Voalavo rodents are small, gray, and look like mice. They are some of the smallest nesomyines. Unlike Eliurus, they do not have a bunch of long hairs at the end of their tails. Their tails are long, and female voalavos have six nipples. Male voalavos have two scent glands on their chest that make a sweet-smelling musk during breeding time, which Eliurus does not have. Their skulls have a long front part and a smooth back part. The incisive foramina (holes in the front of the palate) are long, and the palate bone is smooth. Their molars are high-crowned but not as much as Eliurus. The third molars are smaller and simpler.
Taxonomy
[change | change source]A sample of the genus was first found in 1994 in Anjanaharibe-Sud, northern Madagascar. The genus was named Voalavo in 1998 by Michael Carleton and Steven Goodman, with one species, northern voalavo, living only in the Northern Highlands of Madagascar. The name Voalavo comes from a Malagasy word meaning "rodent." A second species, eastern voalavo, was named by Goodman and others in 2005 from the Anjozorobe area in the Central Highlands. The two Voalavo species are very closely related and look alike, but they have small differences in body size and shape (mainly measurements) and are 10% different in the mitochondrial cytochrome b gene.
Voalavo belongs to the Nesomyinae subfamily, which has nine genera found only in Madagascar. Before Monticolomys (described in 1996) and Voalavo (1998) were discovered, all known Nesomyinae genera were very different from each other, making it hard to understand how they were related. Like Monticolomys (which is similar to Macrotarsomys), Voalavo has clear similarities to the Eliurus genus. Carleton and Goodman said in their Voalavo description that Eliurus and Voalavo are closely related but separate groups. In 1999, Sharon Jansa and others studied cytochrome b sequences from nesomyines and other rodents. They found that northern voalavo is more closely related to Grandidier's tufted-tailed rat than to Eliurus species, making Voalavo's status as a separate genus unclear. However, they could not study Petter's tufted-tailed rat, another species believed to be close to Grandidier's tufted-tailed rat, since no tissue samples were available.
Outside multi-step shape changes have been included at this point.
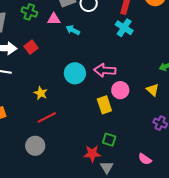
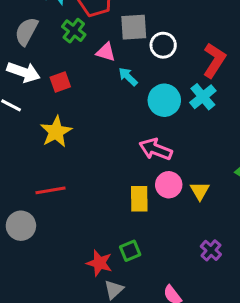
cyan circle: (75, 73) -> (164, 100), moved
yellow triangle: (153, 90) -> (200, 191), moved
yellow star: (41, 93) -> (56, 132), moved, size x1.5
green square: (109, 140) -> (130, 251), turned 32

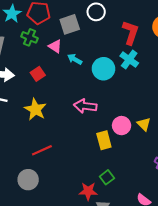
white circle: (163, 45) -> (96, 12), moved
pink triangle: (106, 52) -> (55, 46), turned 32
red square: (60, 82) -> (38, 74), moved
pink arrow: (156, 149) -> (85, 106), moved

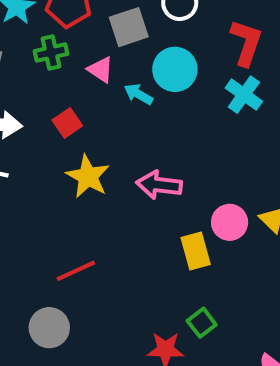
green cross: (30, 37) -> (51, 52), turned -35
cyan circle: (103, 69) -> (175, 69), moved
yellow star: (35, 109) -> (88, 176), moved

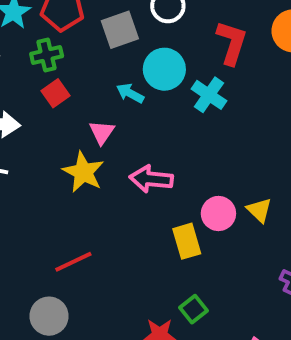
pink triangle: (100, 70) -> (102, 132), moved, turned 32
cyan cross: (244, 95) -> (209, 95), moved
red square: (67, 123) -> (55, 93), moved

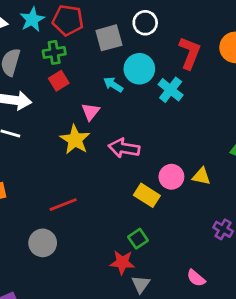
yellow triangle: (259, 210) -> (201, 176), turned -36
yellow rectangle: (187, 241) -> (147, 195), turned -45
green square: (194, 309) -> (138, 239), moved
Studies of nuclear genes also show a link between northern voalavo and Grandidier's tufted-tailed rat, but Petter's tufted-tailed rat has not been studied yet, so the taxonomic question is still open. Nuclear DNA studies suggest that Eliurus, Voalavo, Gymnuromys, and Brachytarsomys are closely related. These four genera are less closely related to other nesomyine genera and even more distantly related to other subfamilies of Nesomyidae, found in mainland Africa.